* **SUPPLIED RECORDS**:
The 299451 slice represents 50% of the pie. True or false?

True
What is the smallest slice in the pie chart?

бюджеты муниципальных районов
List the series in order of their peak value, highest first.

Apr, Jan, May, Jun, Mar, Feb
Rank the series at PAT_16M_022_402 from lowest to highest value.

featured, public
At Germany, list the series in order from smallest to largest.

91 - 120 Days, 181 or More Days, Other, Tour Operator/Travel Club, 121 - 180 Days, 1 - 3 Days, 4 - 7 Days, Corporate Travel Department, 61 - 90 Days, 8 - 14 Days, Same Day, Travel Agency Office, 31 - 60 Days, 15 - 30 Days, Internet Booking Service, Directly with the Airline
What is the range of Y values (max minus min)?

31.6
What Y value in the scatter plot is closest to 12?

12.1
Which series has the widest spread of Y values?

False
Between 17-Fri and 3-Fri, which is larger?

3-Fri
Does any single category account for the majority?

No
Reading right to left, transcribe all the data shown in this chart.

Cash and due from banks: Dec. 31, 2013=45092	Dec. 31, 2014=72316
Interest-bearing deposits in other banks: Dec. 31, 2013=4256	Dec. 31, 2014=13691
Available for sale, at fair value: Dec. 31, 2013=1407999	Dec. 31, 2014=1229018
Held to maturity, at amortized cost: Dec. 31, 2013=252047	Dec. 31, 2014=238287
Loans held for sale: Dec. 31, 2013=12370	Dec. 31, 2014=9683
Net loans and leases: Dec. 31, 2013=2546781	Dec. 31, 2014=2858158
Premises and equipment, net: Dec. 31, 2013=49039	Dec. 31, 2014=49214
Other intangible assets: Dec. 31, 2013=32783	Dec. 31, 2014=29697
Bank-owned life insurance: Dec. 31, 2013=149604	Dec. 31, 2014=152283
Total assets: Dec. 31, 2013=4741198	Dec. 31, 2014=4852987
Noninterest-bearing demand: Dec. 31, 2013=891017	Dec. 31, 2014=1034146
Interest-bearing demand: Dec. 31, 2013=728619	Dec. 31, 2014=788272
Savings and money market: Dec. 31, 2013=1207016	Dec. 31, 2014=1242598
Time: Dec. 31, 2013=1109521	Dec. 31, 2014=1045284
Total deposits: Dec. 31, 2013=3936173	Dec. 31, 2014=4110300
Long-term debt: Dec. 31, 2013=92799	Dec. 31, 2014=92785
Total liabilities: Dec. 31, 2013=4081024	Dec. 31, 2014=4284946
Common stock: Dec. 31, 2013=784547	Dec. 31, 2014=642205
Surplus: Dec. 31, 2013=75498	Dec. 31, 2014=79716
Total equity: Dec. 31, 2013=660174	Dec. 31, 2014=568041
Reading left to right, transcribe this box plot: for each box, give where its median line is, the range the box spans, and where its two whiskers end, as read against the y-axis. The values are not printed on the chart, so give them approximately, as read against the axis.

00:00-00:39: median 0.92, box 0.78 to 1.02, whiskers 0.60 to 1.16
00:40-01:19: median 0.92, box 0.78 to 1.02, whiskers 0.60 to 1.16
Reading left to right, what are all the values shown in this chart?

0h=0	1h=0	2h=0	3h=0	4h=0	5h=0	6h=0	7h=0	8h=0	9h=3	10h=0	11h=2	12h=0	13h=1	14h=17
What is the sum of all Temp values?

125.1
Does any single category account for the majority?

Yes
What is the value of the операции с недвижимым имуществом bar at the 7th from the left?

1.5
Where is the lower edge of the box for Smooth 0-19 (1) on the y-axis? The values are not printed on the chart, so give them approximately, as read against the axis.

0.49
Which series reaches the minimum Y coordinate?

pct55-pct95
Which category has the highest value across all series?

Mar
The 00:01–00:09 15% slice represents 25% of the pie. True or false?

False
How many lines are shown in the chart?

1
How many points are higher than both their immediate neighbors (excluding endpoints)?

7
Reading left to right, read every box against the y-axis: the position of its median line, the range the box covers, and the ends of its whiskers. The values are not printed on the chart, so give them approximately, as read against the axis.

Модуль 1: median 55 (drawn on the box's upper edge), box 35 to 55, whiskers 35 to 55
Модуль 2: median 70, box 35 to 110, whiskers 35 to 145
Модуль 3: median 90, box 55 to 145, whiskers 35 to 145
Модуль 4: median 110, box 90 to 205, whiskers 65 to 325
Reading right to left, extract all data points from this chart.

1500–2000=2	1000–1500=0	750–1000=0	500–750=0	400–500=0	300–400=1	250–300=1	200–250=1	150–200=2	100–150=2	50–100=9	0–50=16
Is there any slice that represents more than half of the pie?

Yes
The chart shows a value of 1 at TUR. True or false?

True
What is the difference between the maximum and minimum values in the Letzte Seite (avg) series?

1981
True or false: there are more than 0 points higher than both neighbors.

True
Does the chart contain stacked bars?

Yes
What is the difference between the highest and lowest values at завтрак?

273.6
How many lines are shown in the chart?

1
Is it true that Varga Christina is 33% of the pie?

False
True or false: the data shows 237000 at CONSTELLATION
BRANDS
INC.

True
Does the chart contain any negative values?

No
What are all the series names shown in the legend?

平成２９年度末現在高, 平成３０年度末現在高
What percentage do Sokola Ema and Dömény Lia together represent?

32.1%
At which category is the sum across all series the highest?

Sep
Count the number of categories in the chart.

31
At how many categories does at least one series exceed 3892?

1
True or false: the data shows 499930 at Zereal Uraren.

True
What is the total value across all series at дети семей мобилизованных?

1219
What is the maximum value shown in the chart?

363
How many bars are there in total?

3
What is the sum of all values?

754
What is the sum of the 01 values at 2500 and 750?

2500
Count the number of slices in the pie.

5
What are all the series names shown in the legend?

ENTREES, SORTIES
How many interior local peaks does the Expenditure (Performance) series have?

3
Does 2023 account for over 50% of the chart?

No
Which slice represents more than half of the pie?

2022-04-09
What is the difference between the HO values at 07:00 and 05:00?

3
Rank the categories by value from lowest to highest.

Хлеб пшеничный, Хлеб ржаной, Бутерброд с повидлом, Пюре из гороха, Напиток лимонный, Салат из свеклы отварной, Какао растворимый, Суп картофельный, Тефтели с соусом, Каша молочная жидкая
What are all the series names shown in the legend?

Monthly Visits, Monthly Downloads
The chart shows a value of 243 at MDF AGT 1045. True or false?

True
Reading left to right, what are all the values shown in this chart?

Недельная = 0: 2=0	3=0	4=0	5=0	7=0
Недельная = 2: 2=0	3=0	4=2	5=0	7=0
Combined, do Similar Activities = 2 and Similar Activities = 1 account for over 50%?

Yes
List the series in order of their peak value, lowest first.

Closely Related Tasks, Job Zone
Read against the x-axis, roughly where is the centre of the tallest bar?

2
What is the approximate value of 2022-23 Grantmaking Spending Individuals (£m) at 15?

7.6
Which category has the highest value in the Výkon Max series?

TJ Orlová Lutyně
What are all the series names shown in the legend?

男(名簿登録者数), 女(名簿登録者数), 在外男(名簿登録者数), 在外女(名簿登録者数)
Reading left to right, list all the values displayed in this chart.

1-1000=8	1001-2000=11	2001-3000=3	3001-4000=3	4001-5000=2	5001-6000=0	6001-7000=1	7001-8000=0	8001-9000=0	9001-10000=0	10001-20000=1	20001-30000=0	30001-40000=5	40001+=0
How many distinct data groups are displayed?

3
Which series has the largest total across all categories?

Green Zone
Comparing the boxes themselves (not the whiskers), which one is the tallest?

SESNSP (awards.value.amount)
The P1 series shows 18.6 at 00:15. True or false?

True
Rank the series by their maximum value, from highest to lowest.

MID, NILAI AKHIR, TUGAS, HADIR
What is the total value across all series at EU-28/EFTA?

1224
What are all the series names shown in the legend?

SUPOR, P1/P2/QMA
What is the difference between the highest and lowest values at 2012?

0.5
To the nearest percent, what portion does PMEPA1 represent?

* **WHAT THE EXERCISE ASKS**: Print the items verbatim from the first line through the line containing "At Germany, list", including both of those lines.

* **RESPONSE TO THIS TASK**:
The 299451 slice represents 50% of the pie. True or false?

True
What is the smallest slice in the pie chart?

бюджеты муниципальных районов
List the series in order of their peak value, highest first.

Apr, Jan, May, Jun, Mar, Feb
Rank the series at PAT_16M_022_402 from lowest to highest value.

featured, public
At Germany, list the series in order from smallest to largest.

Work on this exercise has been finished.